THE BAD: While Gone Girl was able to benefit from the best parts of the novel, it also fell into some of the same traps. My biggest complaint (only complaint?) with the novel is the ending. For so much build-up, suspense, and mystery early on in the novel, the ending is only about forty pages long and is written in short, quick vignettes almost; just brief glimpses of individual moments. The film improved on the novel a little bit, primarily by extending these snippets out and trying to make them more substantial and meaningful, but the end result was pretty much the same: there is no resolution. 

It’s been suggested to me that maybe the story was meant to have no resolution, that perhaps it’s up to you to decide what happens after the last page or the last frame of film.The more I think about this possibility, the more I’ve grown to accept it as the intention (of both Flynn, and in this case Fincher).

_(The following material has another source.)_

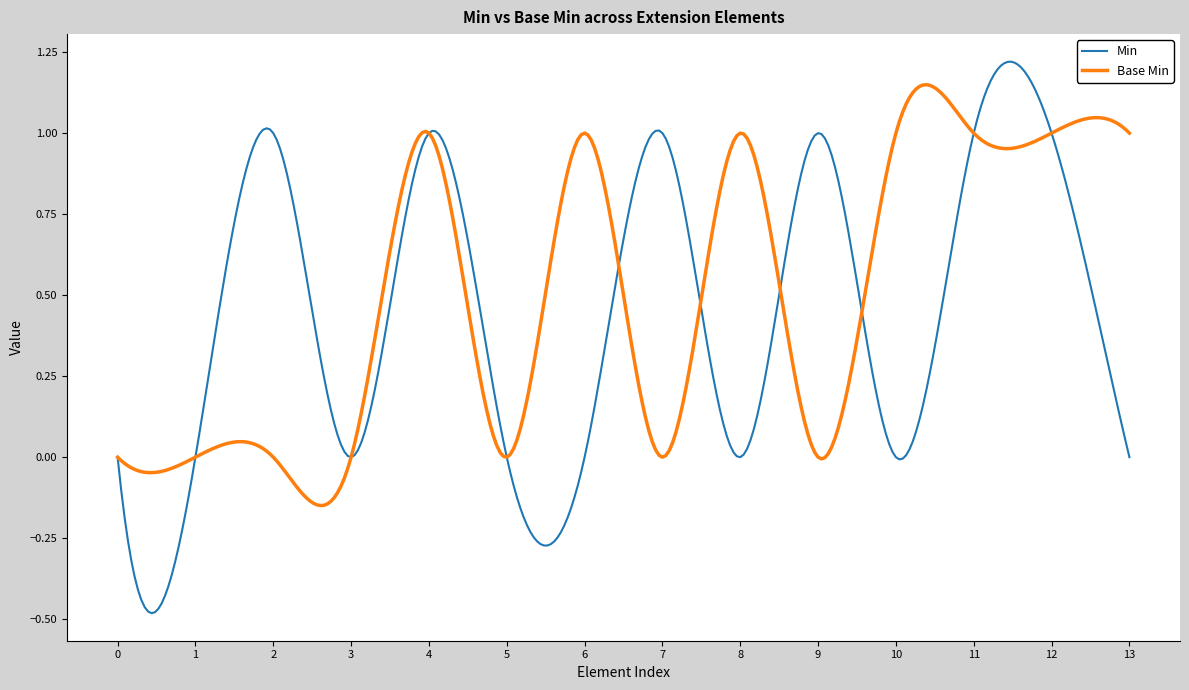

Which series has the largest range (max minus min)?

Min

However, the fact still remains that this intention is not clearly communicated. All throughout the film, we get these notions and ideas built up inside our heads, we’re swept through from scene to scene waiting to see what happens next. It’s a very energetic and aggressive film. Then you get to the end and it’s the polar opposite. It’s like slamming on the brakes to avoid crashing into the care in front of you but the air bag still manages to go off because you were still going too fast. It would be one thing to continue the break-neck highway speed of the first two-thirds of the film for the last third and end with things unresolved. It’s quite another to start going in the opposite direction and leave things up in the air. The idea might be the right one, but everything we see tells us it isn’t. 

THE TAKEAWAY: I spent a lot of this review going back-and-forth between talking about the novel by Gillian Flynn and the film by David Fincher. The reason for that is Gone Girl is such a great adaptation, I see the two as interchangeable; each as a companion to the other. The cast matches the characters across the board and everyone delivers solid performances that bring this story of conniving, deceit, love, infidelity, and a whole host of other treacherous adjectives, to life. All the twists and turns are there to make you constantly second-guess yourself and keep you invested to the end. Gone Girl may share the same pitfalls as the novel does, but these are nothing compared to the thrill you get climbing up to the top of the mountain.